Arkadaşları hayata karışırken İlya, kendi habitatında mutlu olduğunu, işlerin yolunda gittiğini zannetti. Onlar kendi hayatlarının dümenlerini ellerine alıp var güçleriyle kavramaya çalışırken; İlya o dümeni dolayısıyla da hayatının dizginlerini her geçen gün daha da gevşek bırakmaya başladı. Yetişkin olduğunda da en ufak bir olayda tökezleyerek yere kapaklanan bir adam oldu. En önemli şeylerden biri de gelişimlerini olumlu yönde destekleyecek olan ailenin desteği. Ştoltz’un babasının oğluna söylediği sözler gerçekten takdire şayan! Oblomov ise babasından miskinlik kalıplarını çıkarmayı öğrenmişti.
Ahlaki Değerler Sisteminde Toplum Baskısı Onun Kaotik Çıkmazı

“Bütün bunlar hoş şeyler değildi; yolda ikisinin de tanıdıkları karşılarına çıkıyor, selamlaşıyor, bazen de durup konuşuyorlardı. Oblomov bu rastlantılardan fena hâlde sıkılarak kıpkırmızı kesiliyor, “Yarabbi, ne çirkin durum!” diyordu. Olga’nın teyzesi ona iri ve dalgın gözleriyle bakıyor, Oblomov kendisine baş ağrısı veriyormuş gibi boyuna ruh kokluyordu.”

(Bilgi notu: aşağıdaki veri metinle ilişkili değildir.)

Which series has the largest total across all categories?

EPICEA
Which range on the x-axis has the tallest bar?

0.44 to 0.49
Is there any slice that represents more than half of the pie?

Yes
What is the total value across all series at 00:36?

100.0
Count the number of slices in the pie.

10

Olga ile birlikte vakit geçirmelerinden zamanla rahatsızlık duymaya başlar Oblomov. Herkes onları konuşmaya başlayınca bu durum Oblomov’ un canını daha çok sıkar. Çünkü Oblomov, Olga’ ya değer verdiği için Olga’ nın adının dedikodulara karışmasını istemez. Oblomov, Olga’yı sever fakat evlilik büyük bir sorumluluk gerektirdiği için Olga’ dan belli bir müddet uzak durur. Paraya ihtiyaç vardır ve evin hesap işlerini bile çiftliğin kahyası tutmaktadır. Gerçeklere o kadar uzaktır ki Oblomov, bu kısır döngüden çıkmanın bir yolunu arar.

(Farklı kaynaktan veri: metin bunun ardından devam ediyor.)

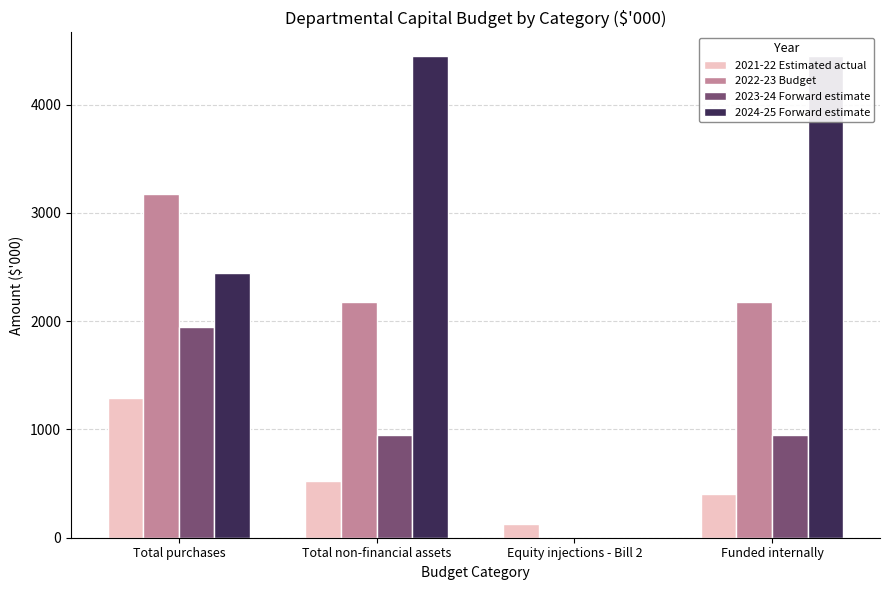

At which label does 2024-25 Forward estimate reach its minimum?

Equity injections - Bill 2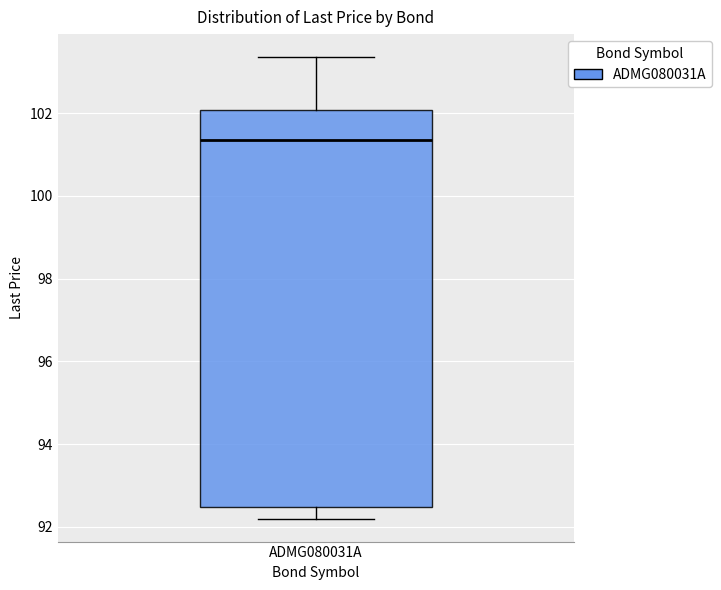

Read this box plot against the y-axis: the position of the median line, the range covered by the box, and the ends of both whiskers. The values are not printed on the chart, so give them approximately, as read against the axis.

median 101.4, box 92.4 to 102.0, whiskers 92.2 to 103.4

Özetle Oblomovluk, geniş bir perspektiften bakıldığında çağın sendromudur aslında. En ufak bir olayla karşılaştığımızda işler istediğimiz gibi gitmediğinde teslimiyet nişanesini yakamıza kolay bir vazgeçiş mührü gibi takmadık mı? Teslimiyet nehrine kendimizi sırtüstü bırakıp Oblomovluk akıntısında kolayca sürüklenmedik mi? Yaşadığımız çağın getirileri bazen hayatlarımızı alt üst edecek noktaya geldiğinde, durup tökezlememize kendimiz izin verirsek zamanla işlerin nasıl sarpa sardığını anlayamayız bile. Devam edebilmemiz için güzel bir amacın yelkenlerini güçlü umut denizlerinde dalgalandıracak iradede ve kudrette olmalı insan. Huzursuz teslimiyetten metanetle uzak durabildiğimiz güven dolu güçlü ve güzel yarınlara umutla…
Kaynakça
“Oblomovluk Nedir? dunyalilar.org.Web.08.01.2016.Sibel Çağlar
Akıncı, Okan. “Oblomov: Bir Yaşam Tarzı Olarak Oblomovluk” kayiprihtim.com.Web.18.06.2017.
Özcan, Ahmet. “‘Oblomov’: İvan Gonçarovla söyleşi” posttruthdergi.com.Web.11.03.2024.
Usluer, Erdal. “Oblomovluk” epsikolog.com.Web.
Gonçarov, İvan Aleksandroviç.Oblomov. İstanbul:Türkiye İş Bankası Kültür Yayınları,2000.